(DOCUMENT EXCERPT):

════

= List of Detective Conan live action drama episodes =

The live action drama series Great Detective Conan, officially translated as Detective Conan (名探偵コナン, Meitantei Conan), also known as Case Closed, is based on the manga of the same name. As of 2012, four television specials and a TV series were made.

The first television special was titled, Detective Conan: Shinichi Kudo's Written Challenge (名探偵コナン- 工藤新一への挑戦状, "Meitantei Conan: Kudo Shinichi he no Chosenjo") and was aired on October 2, 2006. The story follows Shinichi Kudo as he investigates a kidnapping aboard a cruise ship. It features Shun Oguri as the teenage Kudo and Tomoka Kurokawa as Ran Mori. The second television special, entitled Shinichi Kudo Returns! Showdown with the Black Organization (工藤新一の復活!〜黒の組織との対決, "Kudo Shinichi no Fukkatsu! Kuro no Soshiki to no Taiketsu"), aired on December 17, 2007. The plot follows Kudo and Shiho Miyano as they hide from the Black Organization.

════

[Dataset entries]
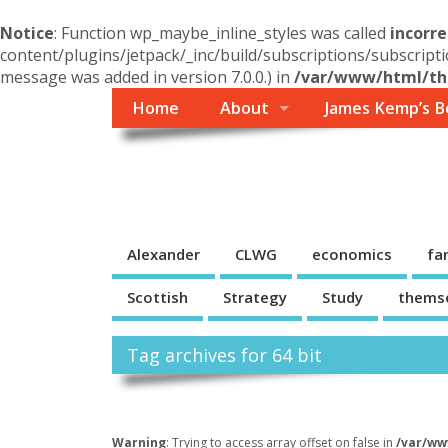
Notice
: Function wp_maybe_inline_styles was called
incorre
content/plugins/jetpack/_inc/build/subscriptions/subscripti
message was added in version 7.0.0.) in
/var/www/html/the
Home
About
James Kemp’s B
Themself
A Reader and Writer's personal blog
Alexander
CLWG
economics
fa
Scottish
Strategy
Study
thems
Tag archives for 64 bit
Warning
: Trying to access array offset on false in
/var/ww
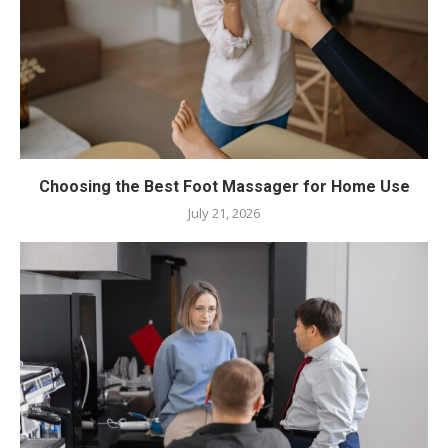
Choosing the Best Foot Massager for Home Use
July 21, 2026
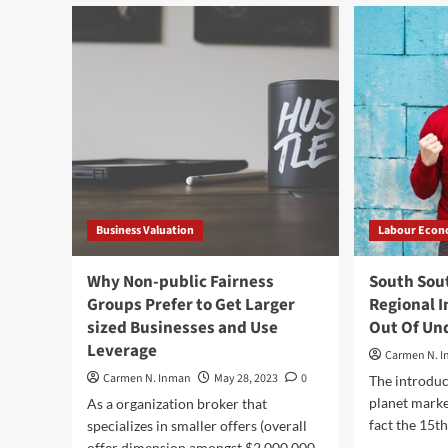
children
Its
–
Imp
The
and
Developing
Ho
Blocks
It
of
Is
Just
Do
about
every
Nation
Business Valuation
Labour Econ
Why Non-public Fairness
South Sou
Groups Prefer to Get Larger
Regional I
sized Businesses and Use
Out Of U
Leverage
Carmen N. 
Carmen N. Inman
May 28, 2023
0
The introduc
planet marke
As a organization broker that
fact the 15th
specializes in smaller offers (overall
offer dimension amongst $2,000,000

════

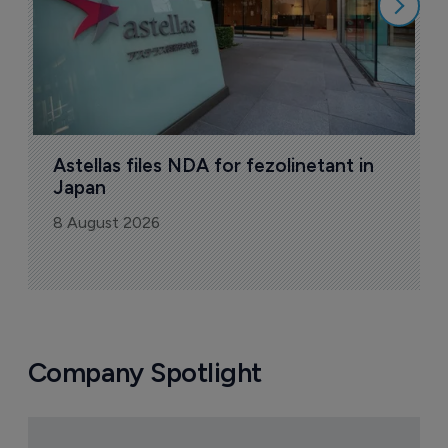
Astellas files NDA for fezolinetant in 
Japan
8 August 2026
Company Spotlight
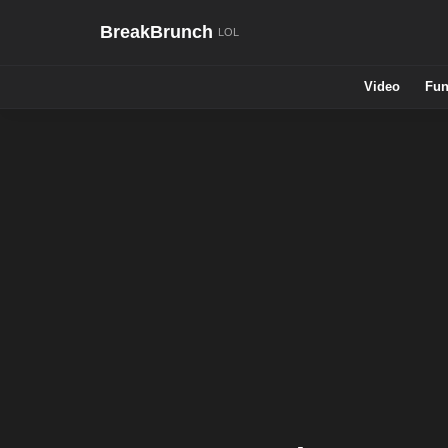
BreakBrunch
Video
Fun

════

(INSTRUCTION A): In the dataset entries, reproduce the lines from the one with "Choosing the Best Foot Massager for Home Use" up to and including the one with "July 21, 2026".
(INSTRUCTION B): Carry on the article about the Detective Conan live action dramas from its last sentence.

(REPLY A):
Choosing the Best Foot Massager for Home Use
July 21, 2026

(REPLY B):
A third TV special entitled, Shinichi Kudo's Written Challenge! The Mystery of the Legendary Strange Bird (工藤新一への挑戦状～怪鳥伝説の謎～, "Kudo Shinichi he no Chosenjo: Kaitori Densetsu no Nazo"), aired on April 15, 2011 and featured Junpei Mizobata as Shinichi Kudo and Shioli Kutsuna as Ran Mori. The plot follows Kudo's investigation on murders that are blamed on a mythical bird. The fourth TV special, titled Shinichi Kudo and the Kyoto Shinsengumi Murder Case (工藤新一京都新撰組殺人事件, Kudō Shin'ichi Kyōto Shinsengumi Satsujin Jiken) aired on April 12, 2012. The plot follows Kudo's investigation of a murder on a plane and later in Kyoto.

The cast from the third TV special was used for the TV series, Shinichi Kudo's Written Challenge (工藤新一への挑戦状, "Kudo Shinichi he no Chosenjo") which aired between July 7, 2011 and September 29, 2011. It follows Shinichi, Ran and Kogoro Mori as they wake up trapped in a room by a crazed fan who admires Shinichi's abilities. Each room contains a device which when a keyword connected to the case is entered, grants them further access of the room. The live action series is produced by Yoshinori Horiguchi, Shi Shirakawa, Koki Endo, and Masako Kuraibu with music by Koji Endo. The theme music used is "Always with you..." (君とずっと..., Kimi to Zutto...) performed by Yu-Yu (Rhythm Zone).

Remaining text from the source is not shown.